**Directions**
Show each line from the records below in which the word "Mean" occurs.

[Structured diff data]
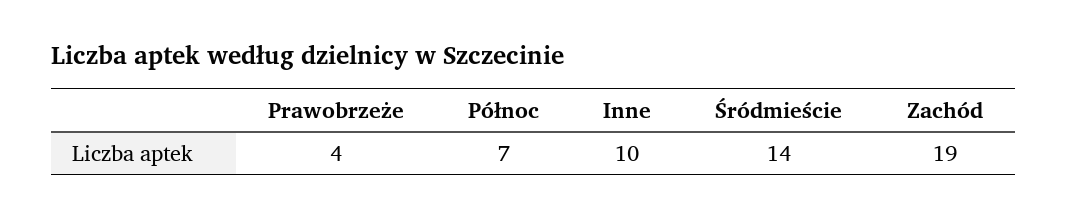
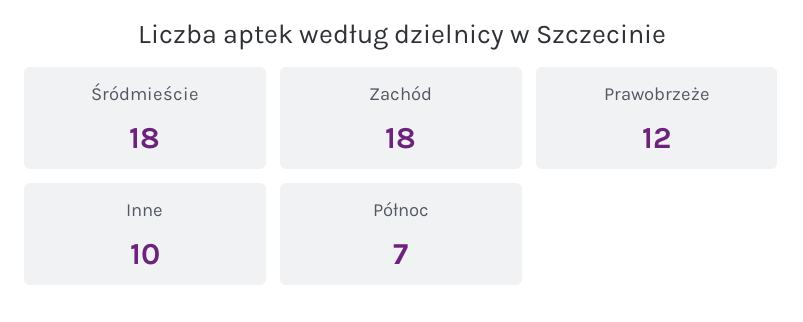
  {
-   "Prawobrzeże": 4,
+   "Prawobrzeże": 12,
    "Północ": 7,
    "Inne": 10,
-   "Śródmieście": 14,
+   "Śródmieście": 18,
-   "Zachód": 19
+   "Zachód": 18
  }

---

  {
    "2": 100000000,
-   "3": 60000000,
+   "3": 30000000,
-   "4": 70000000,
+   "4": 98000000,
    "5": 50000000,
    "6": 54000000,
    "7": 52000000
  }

--

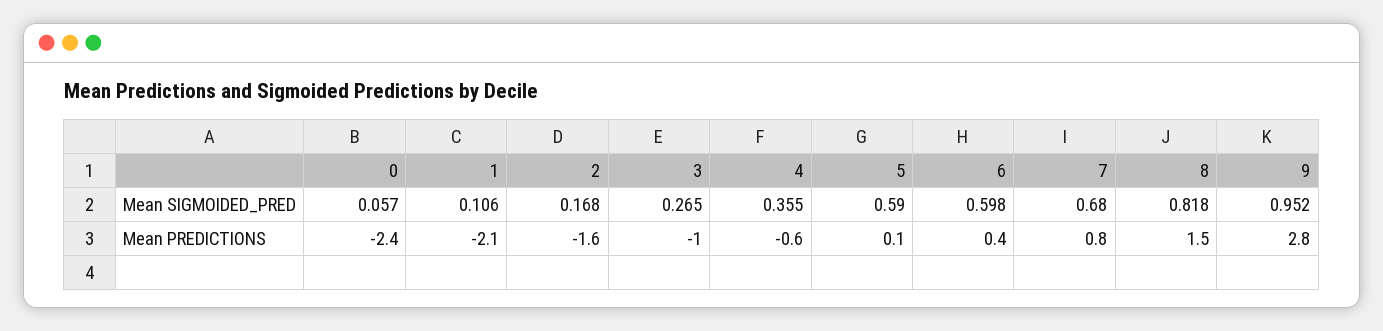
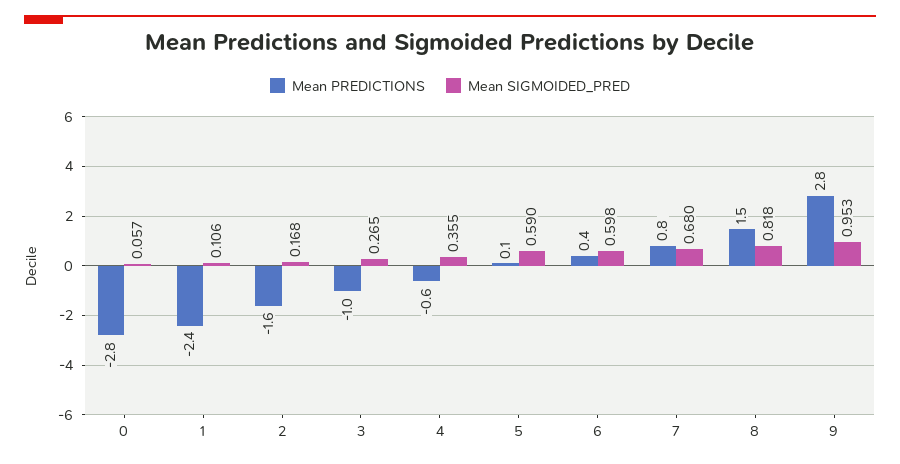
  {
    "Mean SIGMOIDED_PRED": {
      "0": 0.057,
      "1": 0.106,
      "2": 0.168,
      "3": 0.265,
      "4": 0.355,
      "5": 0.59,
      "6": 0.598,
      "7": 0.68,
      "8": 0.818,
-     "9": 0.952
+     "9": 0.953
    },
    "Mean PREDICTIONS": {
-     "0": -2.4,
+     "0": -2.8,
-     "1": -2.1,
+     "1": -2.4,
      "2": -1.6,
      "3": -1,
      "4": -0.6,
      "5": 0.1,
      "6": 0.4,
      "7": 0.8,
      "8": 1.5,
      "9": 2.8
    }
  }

**Answer section**
    "Mean SIGMOIDED_PRED": {
    "Mean PREDICTIONS": {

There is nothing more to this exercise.